0.4: A Note on Terminology
The words user, searcher, and information seeker are used interchangibly in this book to indicate a hypothetical or an actual person using a search system. Some authors object to the word user, both because they feel it reduces a person to what they are doing with a computer, and because of its association with recreational drug use. Its use is, however, standard in the field and is convenient to write with, and so this book is a user user. By contrast, the word participant is used to refer to a person who voluntarily participates in a usability study.
This book also unapologetically uses the pronoun they and the possessive their to refer to the third person singular as a way to avoid making explicit (and unnecessarily distracting) gender distinctions.
0.5: Disclaimer
The author has been employed by, consulted for, and/or received research gifts or grants from the following institutions whose ideas, products, or projects are mentioned in this book: AltaVista, DeepDyve, Google, IBM, Microsoft, Powerset, (Xerox) PARC, University of California Berkeley, Yahoo, and Zvents.
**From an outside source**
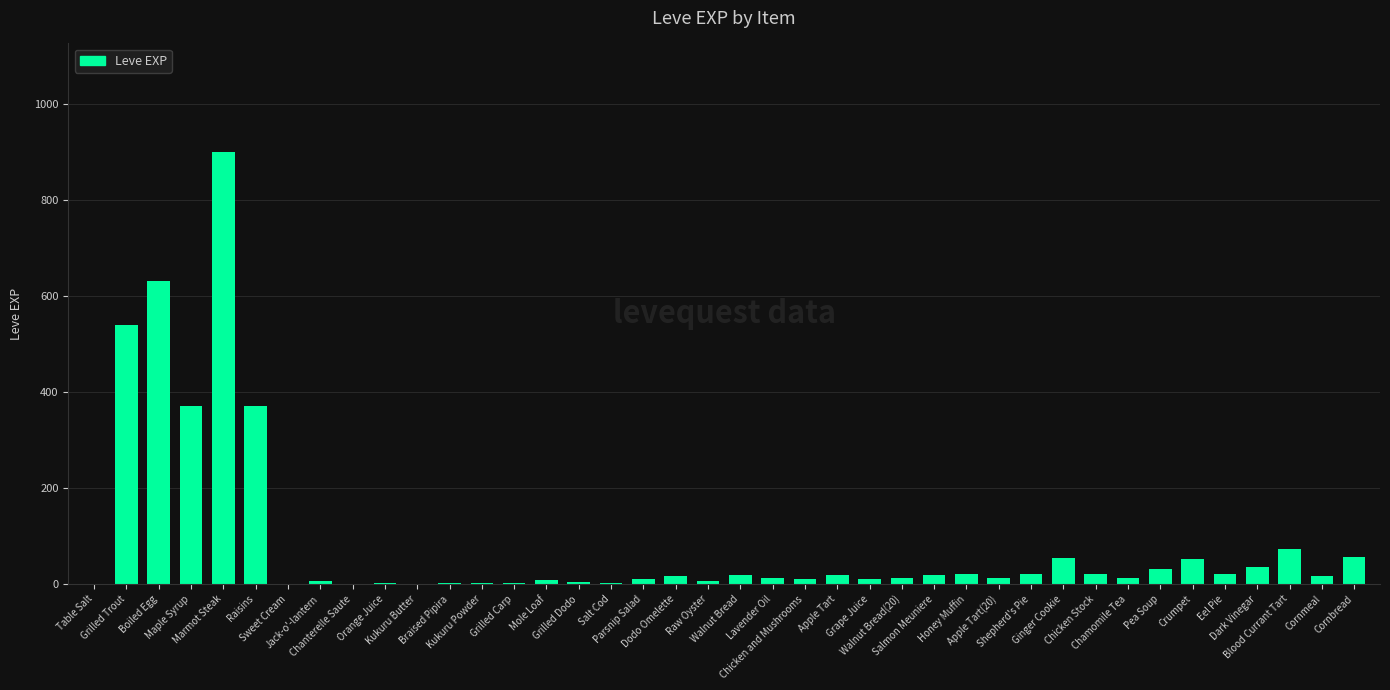

Which has a higher value, Ginger Cookie or Table Salt?

Ginger Cookie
No compensation has been received or is expected in exchange for mentioning these organizations' products or ideas in this book.
0.6: Acknowledgements
I wish to thank the following people for commenting on this manuscript. Bob Glushko made extensive comments on an early draft which led to my writing a single chapter that can be read in isolation (the Design chapter). I am grateful to Ben Shneiderman, who was generous with an extensive conversation about the visualization chapters. Daniel Russell provided invaluable feedback on the Design, Query Specification, and Results Presentation chapters, and Dan Rose and Anne Aula provided detailed comments on the Evaluation chapter. I am also grateful to Omar Alonso, Anne Aula, Stephen Few, Greg Linden, Gary Marchionini, Avi Rappoport, and Jamie Teevan for comments on other chapters.
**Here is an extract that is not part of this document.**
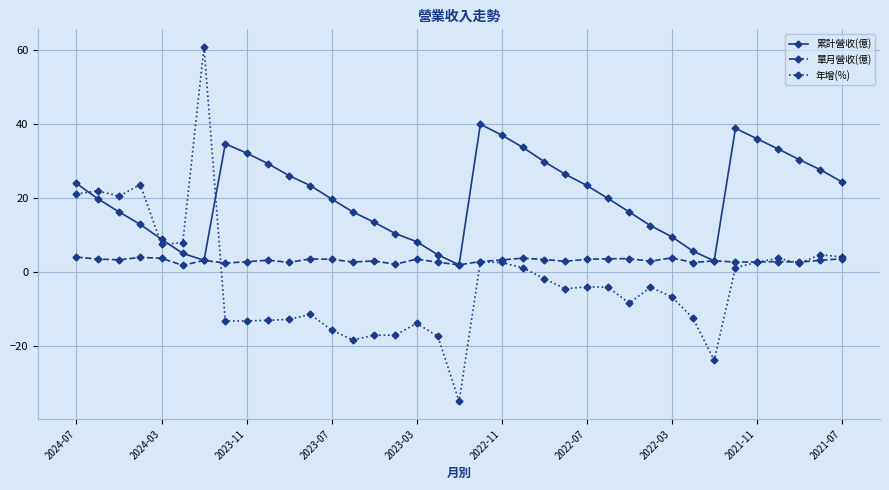

Rank the series by their maximum value, from lowest to highest.

單月營收(億), 累計營收(億), 年增(%)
I would like to thank the hundreds of former masters students who have taken my courses in User Interface Design, Information Visualization, and Information Organization and Retrieval. The more than 50 projects I oversaw in the User Interface Design course were invaluable for deepening my understanding of how the interface design process unfolds, and the pitfalls as well as the successful paths towards good design. I also thank the former masters students, PhD students, and postdocs who worked with me on search interface research projects: Anna Divoli, Ame Elliott, Jennifer English, Melody Ivory, Kevin Li, Preslav Nakov, Ariel Schwartz, Rashmi Sinha, Emilia Stoica, Kirsten Swearingen, Michael Wooldridge, and Ka-Ping Yee.
I would like to thank the University of California, Berkeley, for granting me a sabbatical which allowed me to finish the writing of this book, Lauren Cowles at Cambridge University Press for acting as my editor and liaison to the publisher, and Ricardo Baeza-Yates and Berthier Ribiero-Neto, whose request for a chapter for the revision of Modern Information Retrieval led me to write an entire book.
Closer to home, I thank my brother Ed for persistently encouraging me to write a book, my sister Dor for inspiring me by finishing her first novel this year, my parents for surrounding me with books and a love of words and science, and Emmi for frequent play breaks. Finally, I thank Carl for being there throughout, in the best way possible.